Central Asia May Once Again Be Home to Tigers
Wild boar, Bukhara deer, and roe deer in Central Asia – watch out. Some of you may soon be succulent prey for Amur tigers.
The Caspian tiger was one of the largest felines to ever inhabit the earth, averaging 3 meters (10 feet) in length, with males weighing 170-240 kg (370-530 pounds and females weighing 85-135 kg (187-298 pounds).
Its habitat stretched from Turkey all the way Xinjiang in western China, a distance of close to 4,000 kilometers (2,480 miles).
Unfortunately, the Caspian tiger has been extinct since the 1960’s because of poaching and the habitat loss resulting from Soviet-sponsored agricultural projects.
It’s too late to resurrect the Caspian tiger, but scientists now have a plan to introduce the Amur tiger, a subspecies of the Siberian tiger nearly identical to the Caspian tiger, to an area in Kazakhstan that has the type of habitat the tigers love. The area could theoretically support approximately 100 tigers within 50 years.

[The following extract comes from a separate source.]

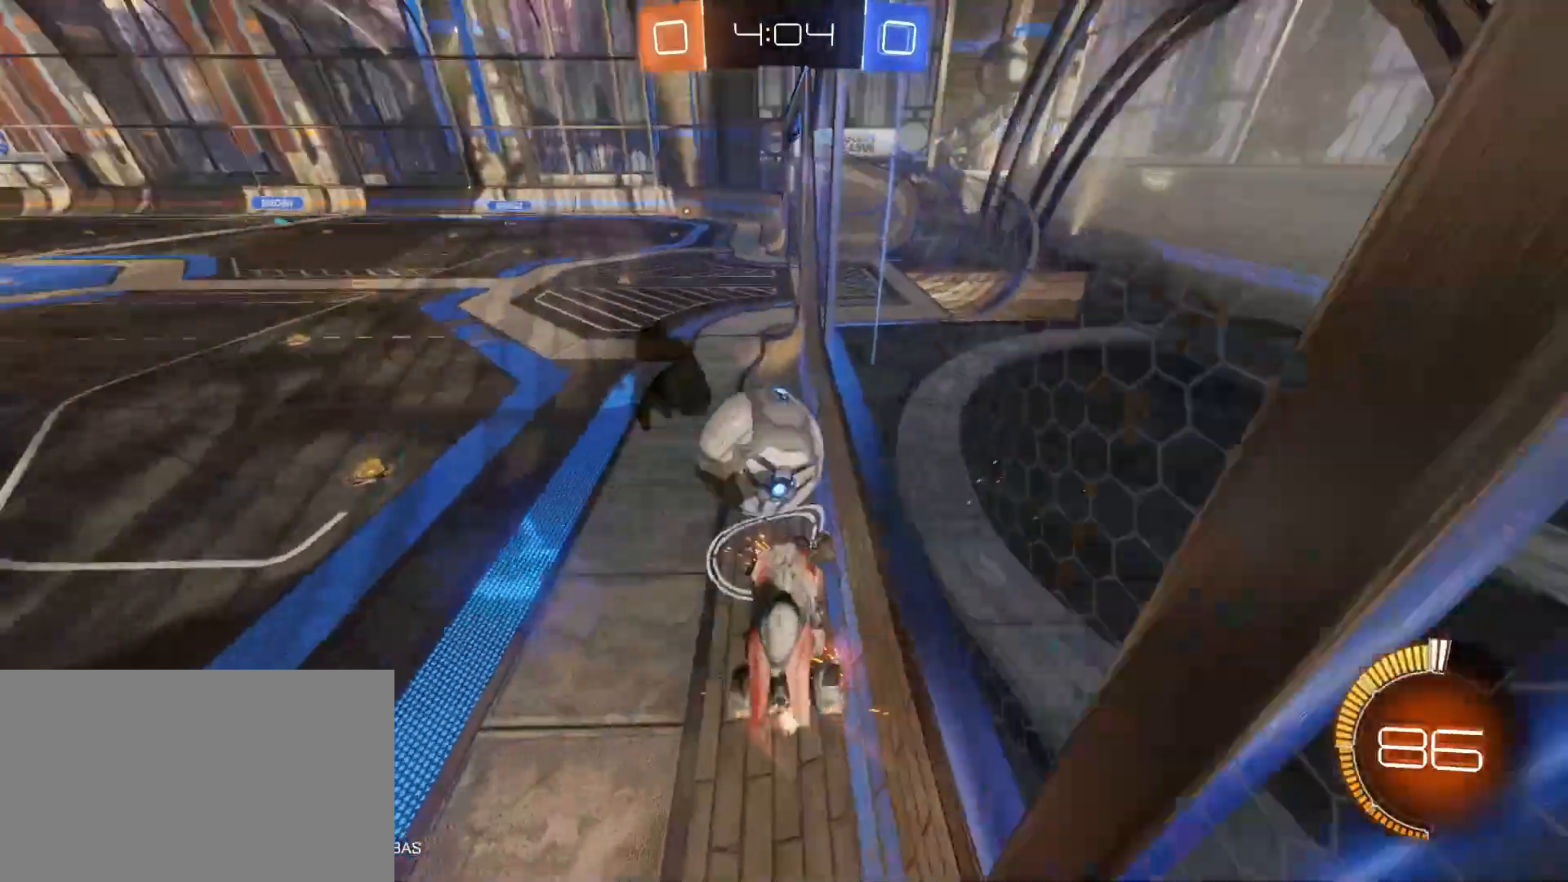
{"keys": ["a", "e"], "mouse": [], "mouse_move": "still", "events": [[317, "a", "up"], [317, "w", "up"], [417, "a", "down"], [467, "e", "down"]]}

The plan is to relocate Amur tigers from the eastern area of Siberia to Kazakhstan. The number of Amur tigers in the wild is large enough that relocating 40-50 of them will not hurt the tiger population in eastern Siberia. First, however, the population of hooved mammals in the target area needs to increase so that the tigers will have plenty of food.
Similar relocation projects of large cats have been successful in other parts of the world. And Kazakhstan is enthusiastic about the project because of the potential benefits from wildlife tourism and employment opportunities for their people.